1RB1RE_1LC0RA_0RD1LB_---1RC_1LF1RE_0LB0LE - BusyBeaverWiki

(2) Let g be the function defined by

g(x,y) = (x - y, 4y + 2)  if x > y

g(x,y) = (2x + 1, y - x)  if y < x

g(x,x) undefined

Let g^k be the kth iterate of g (i.e., g^1 = g and g^(k + 1)(x,y) = g(g^k(x,y)) )

Let us call an ordered pair (x,y) a k-predecessor of a if g^k(x,y) = (a,a).

When you study the future of (x;y) under iterations of g, the following is happening:

 - either an ordered pair (a,a) is quickly reached,

 - or such an ordered pair seems never to be reached.

So it seems that when k grows, the probability that a number a has a k-predecessor becomes very small.

Thus the question is: given an integer k, what is the probability P(k) that a number a has a k-predecessor?

It turns out that this question is not meaningless. The property that a number a has a k-predecessor depends only on the value of a modulo 4^k. So P(k) = N(k)/4^k, where N(k) is the number of integers a in any interval [m + 1, m + 4^k], with m large enough in order to avoid k-predecessors of the form (x,0), (0,y) and (x,x). The condition m = 4^k seems to be sufficient.

(3) Computations give the following values for N(k):

 k          N(k)          N(k) - 2 x  3^(k - 1)
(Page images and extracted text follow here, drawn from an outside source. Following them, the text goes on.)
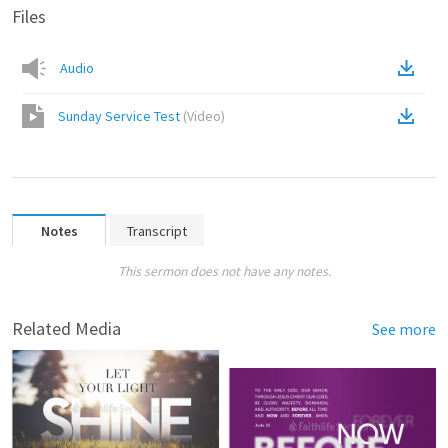
Files
Audio
Sunday Service Test
(
Video
)
Notes
Transcript
This sermon does not have any notes.
Related Media
See more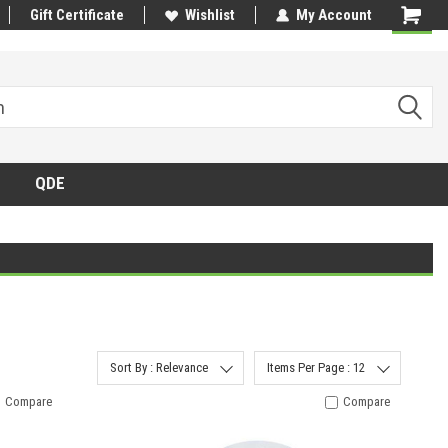
Gift Certificate
Wishlist
My Account
QDE
Sort By : Relevance
Items Per Page : 12
Compare
Compare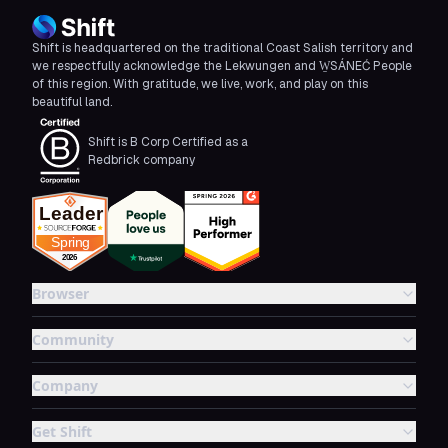
Shift is headquartered on the traditional Coast Salish territory and
we respectfully acknowledge the Lekwungen and W̱SÁNEĆ People
of this region. With gratitude, we live, work, and play on this
beautiful land.
Shift is B Corp Certified as a
Redbrick company
Browser
Community
Company
Get Shift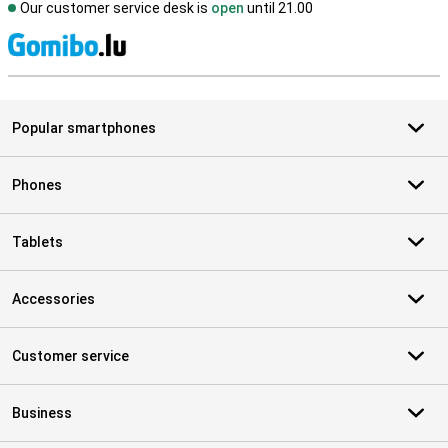
Our customer service desk is
open
until 21.00
S
Popular smartphones
Phones
Tablets
Accessories
Customer service
Business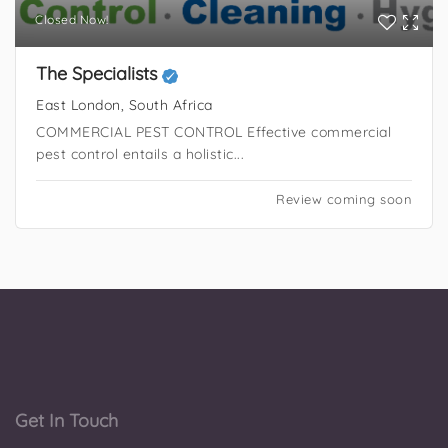
Closed Now!
The Specialists
East London, South Africa
COMMERCIAL PEST CONTROL Effective commercial
pest control entails a holistic...
Review coming soon
Get In Touch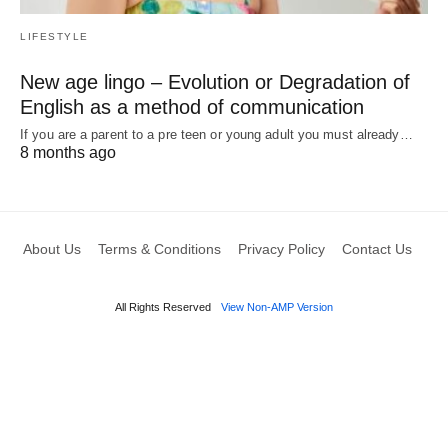
LIFESTYLE
New age lingo – Evolution or Degradation of
English as a method of communication
If you are a parent to a pre teen or young adult you must already…
8 months ago
About Us
Terms & Conditions
Privacy Policy
Contact Us
All Rights Reserved
View Non-AMP Version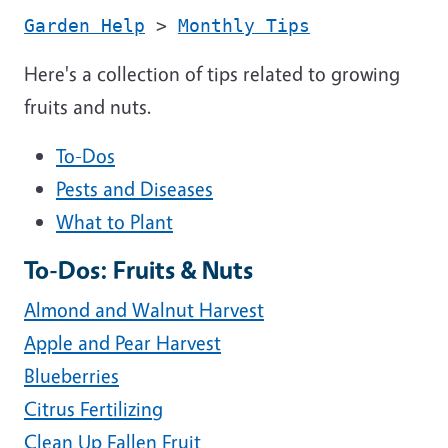
Garden Help
>
Monthly Tips
Here's a collection of tips related to growing
fruits and nuts.
To-Dos
Pests and Diseases
What to Plant
To-Dos: Fruits & Nuts
Almond and Walnut Harvest
Apple and Pear Harvest
Blueberries
Citrus Fertilizing
Clean Up Fallen Fruit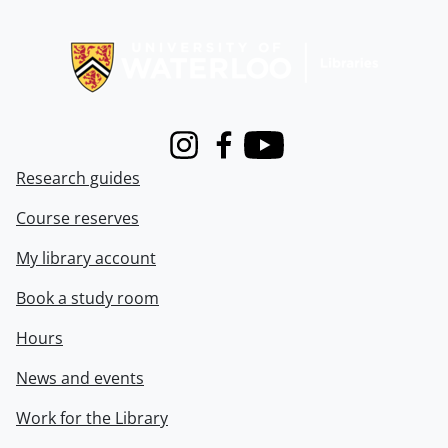
Information about Libraries
Instagram
Facebook
Youtube
Research guides
Course reserves
My library account
Book a study room
Hours
News and events
Work for the Library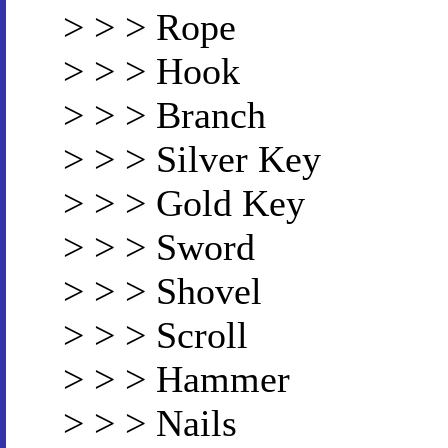
> > > Rope
> > > Hook
> > > Branch
> > > Silver Key
> > > Gold Key
> > > Sword
> > > Shovel
> > > Scroll
> > > Hammer
> > > Nails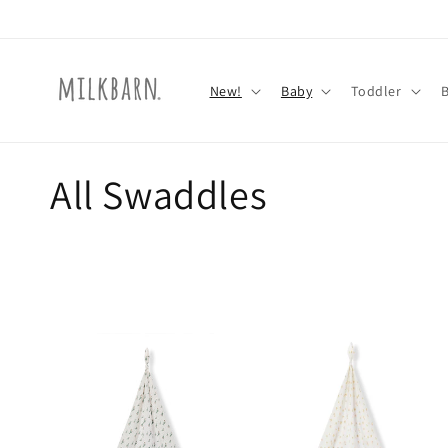
Skip to
content
New!
Baby
Toddler
C
All Swaddles
o
l
l
e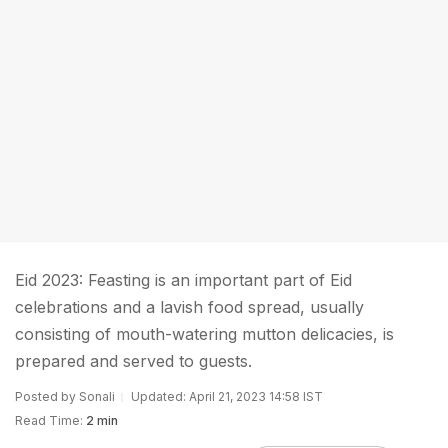
Eid 2023: Feasting is an important part of Eid
celebrations and a lavish food spread, usually
consisting of mouth-watering mutton delicacies, is
prepared and served to guests.
Posted by Sonali
Updated: April 21, 2023 14:58 IST
Read Time:
2 min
 0              1                  2/3

 1              3                  1

 2              7                  1

 3            19                  1

 4            67                13

 5          175                13

 6          491                  5

 7        1459                  1

 8        4159             -215

 9      12047           -1075

10     36311           -3055

11   107923         -10175

We see that the functionN has a complex behavior.

The following conjecture can be made;

Conjecture 1: for all k >= 1, N(k)  <= 2 x 3^(k - 1) + 13

Conjecture 2: for all k >= 8, N(k)  <= 2 x 3^(k - 1)

This would give, for k >= 8, P(k) <= (2/3) (3/4)^k

It is known that the machine does not halt after 100,000,000 iterations from A(1,2).

But the probability that a number a has a 100,000,000-predecessor is P(100,000,000) < (2/3) (3/4)^100,000,000 < 10^(-10^7)

Maybe this allows one to say that the machine probviously never halts.

[Pascal Michel]

More computations give:

 k          N(k)       N(k) - 2 x 3^(k - 1)

12    322659         -31635

13    959195       -103687

14  2840775       -347871

This is strange, because, if my computations are correct, f(k) = 2 x 3^(k - 1) - N(k) seems to grow faster than a x b^k, with b > 3.

If this behavior goes on, we have the following conjecture:

There exists an integer c such that, for all k > c, N(k) = 0.

This conjecture, with c < 100,000,000, would imply that the machine never halts.

We already know that c > 28, because g^28(22,68) = (2743,2743).